Zurich Japan hit by data breach with 750,000 users’ info stolen; Aflac Insurance also hit
Switzerland Times reports that Zurich Japan auto insurance was the victim of a cyberattack.
Media reports on Monday reported the outflow of data from 2.6 million customers from the East Asian country. In fact, data from 757,463 former customers of a local car insurance product are affected, as the insurance group specified to AWP on Tuesday.
“We are in contact with regulators and local authorities and are about to start informing our customers in Japan,” the Zurich media office told AWP. There are no indications that customer data outside of Japan is affected.
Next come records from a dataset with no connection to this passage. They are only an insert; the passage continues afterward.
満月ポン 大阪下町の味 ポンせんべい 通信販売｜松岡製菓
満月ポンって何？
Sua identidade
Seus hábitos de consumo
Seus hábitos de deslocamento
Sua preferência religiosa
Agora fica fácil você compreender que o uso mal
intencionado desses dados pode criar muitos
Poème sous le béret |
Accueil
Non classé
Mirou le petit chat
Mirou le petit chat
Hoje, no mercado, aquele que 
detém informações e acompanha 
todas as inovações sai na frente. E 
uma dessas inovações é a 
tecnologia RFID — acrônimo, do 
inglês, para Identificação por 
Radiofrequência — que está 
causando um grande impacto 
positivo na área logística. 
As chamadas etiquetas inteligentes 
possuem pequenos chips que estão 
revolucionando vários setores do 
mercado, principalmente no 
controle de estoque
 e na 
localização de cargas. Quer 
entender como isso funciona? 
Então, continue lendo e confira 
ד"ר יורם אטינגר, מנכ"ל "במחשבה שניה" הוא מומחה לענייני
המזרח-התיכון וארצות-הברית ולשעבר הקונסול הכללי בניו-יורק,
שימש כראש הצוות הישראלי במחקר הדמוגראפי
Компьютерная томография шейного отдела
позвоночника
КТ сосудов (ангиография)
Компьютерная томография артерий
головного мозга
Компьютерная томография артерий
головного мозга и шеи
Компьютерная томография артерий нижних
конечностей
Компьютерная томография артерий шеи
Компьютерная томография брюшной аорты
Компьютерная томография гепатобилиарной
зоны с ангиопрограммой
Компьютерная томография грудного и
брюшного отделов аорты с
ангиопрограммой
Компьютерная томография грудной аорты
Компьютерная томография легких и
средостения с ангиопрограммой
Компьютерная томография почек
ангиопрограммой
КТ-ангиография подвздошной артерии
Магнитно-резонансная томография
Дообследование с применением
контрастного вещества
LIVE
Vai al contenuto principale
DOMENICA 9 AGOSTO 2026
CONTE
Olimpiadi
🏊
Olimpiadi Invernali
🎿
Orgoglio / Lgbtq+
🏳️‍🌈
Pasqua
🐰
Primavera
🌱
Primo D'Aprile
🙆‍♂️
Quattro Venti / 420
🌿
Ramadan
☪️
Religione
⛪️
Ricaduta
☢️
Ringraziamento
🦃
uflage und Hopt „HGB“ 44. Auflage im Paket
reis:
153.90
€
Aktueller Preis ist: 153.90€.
Read more at Switzerland Times.
In addition to the data from Zurich Japan, personal information for 3.2 million Aflac insurance policy holders in Japan was also stolen from an unnamed third-party contractor. DataBreachToday reported:
“The incident, caused by a vulnerability in a file transfer server, originated with a subcontractor of a third-party vendor that Aflac Japan uses for marketing purposes. The data, which did not include personally identifiable information was posted on a dark website. This incident was confined to Aflac Japan and did not involve data related to U.S. operations or customers. We place the highest priority on protecting the data entrusted to us and will continue to leverage our robust, industry-leading risk management program to fight the ever-evolving cybercrime practices,” the statement says.
Data allegedly from both companies showed up on the internet this past weekend. They were posted on a popular hacking forum by a well-established user. The fact that the forum is on both the clear net and the dark web means that the data are easily available to more people.
Although details are light and unconfirmed at this point, it sounds like both incidents may be related to an incident at the same unnamed U.S. contractor, but again, none of that is confirmed at this point, and the forum user provided no information as to how the data were obtained.